Friday, August 11, 2023

Mourning

  

Mourning is such a strange process. 

I thought I figured out how it worked and how difficult it was when my mother died so many years ago. I've lost people since then, but this year presented a new challenge. This year I lost myself.

The person who navigated years of problems and came through them all okay in the end, disappeared in a haze of naive longing. 

Like a modern day fairy tale I was offered everything my heart desired. All I had to do was have faith and give up all my security. I did that! Little by little I broke all my hard and fast rules for survival. I ignored all the people whose advice didn't encourage me to do this. I was brave beyond belief.

And I was wrong.

The beast who lived on top of the mountain did not turn into a prince in disguise. He simply revealed a face that terrified me and then - ZAP - all the lovely promises and fulfilled wishes disappeared leaving behind a lonely shell of a woman. An empty shell waiting to be filled with something.

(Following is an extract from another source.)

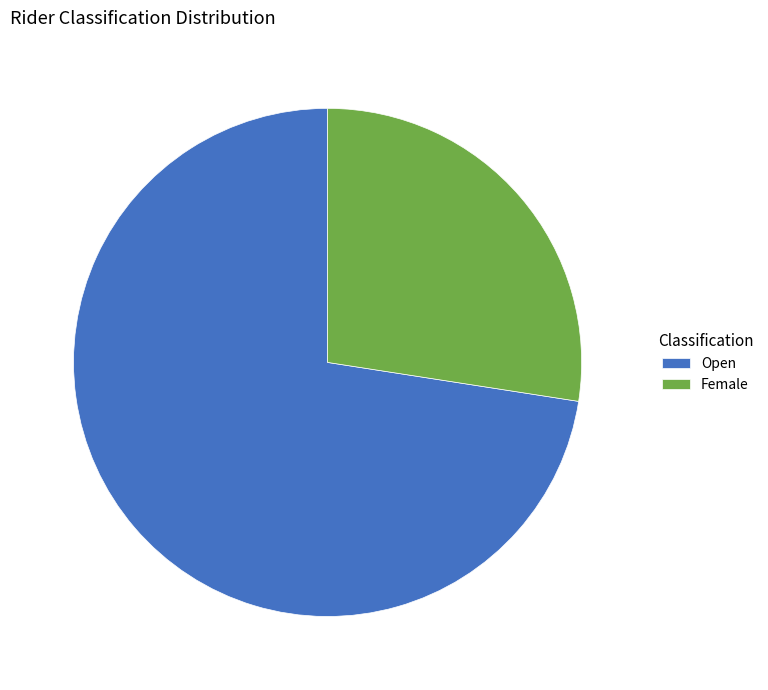

Is the sum of Female and Open greater than half?

Yes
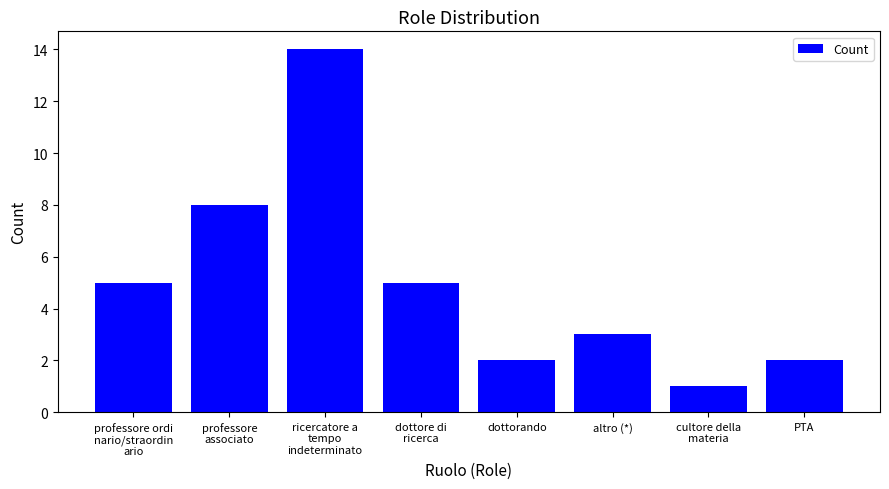

What is the value of the 6th bar from the left?

3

Anything! The person she had called herself for seventy years no longer existed. Everything that defined her had been sullied and torn down. Destroyed. And she was so far gone she didn't even know it.

Until today when I began to realize I am just now coming out of mourning a little bit. Time. It always takes time for things to grow, to heal, to become something new, especially when it must do this from the ashes. No one ever explains how the Phoenix does this; how difficult it is; how almost impossible it can be.

No one can do it for me and most people cannot even really help me. It takes someone with the patience of Job to drop bread crumbs in front of me and hope I notice them. My Muse has taken on that overwhelming task with unbelievable care.

Today I think I have taken one tiny step into the light of recovery.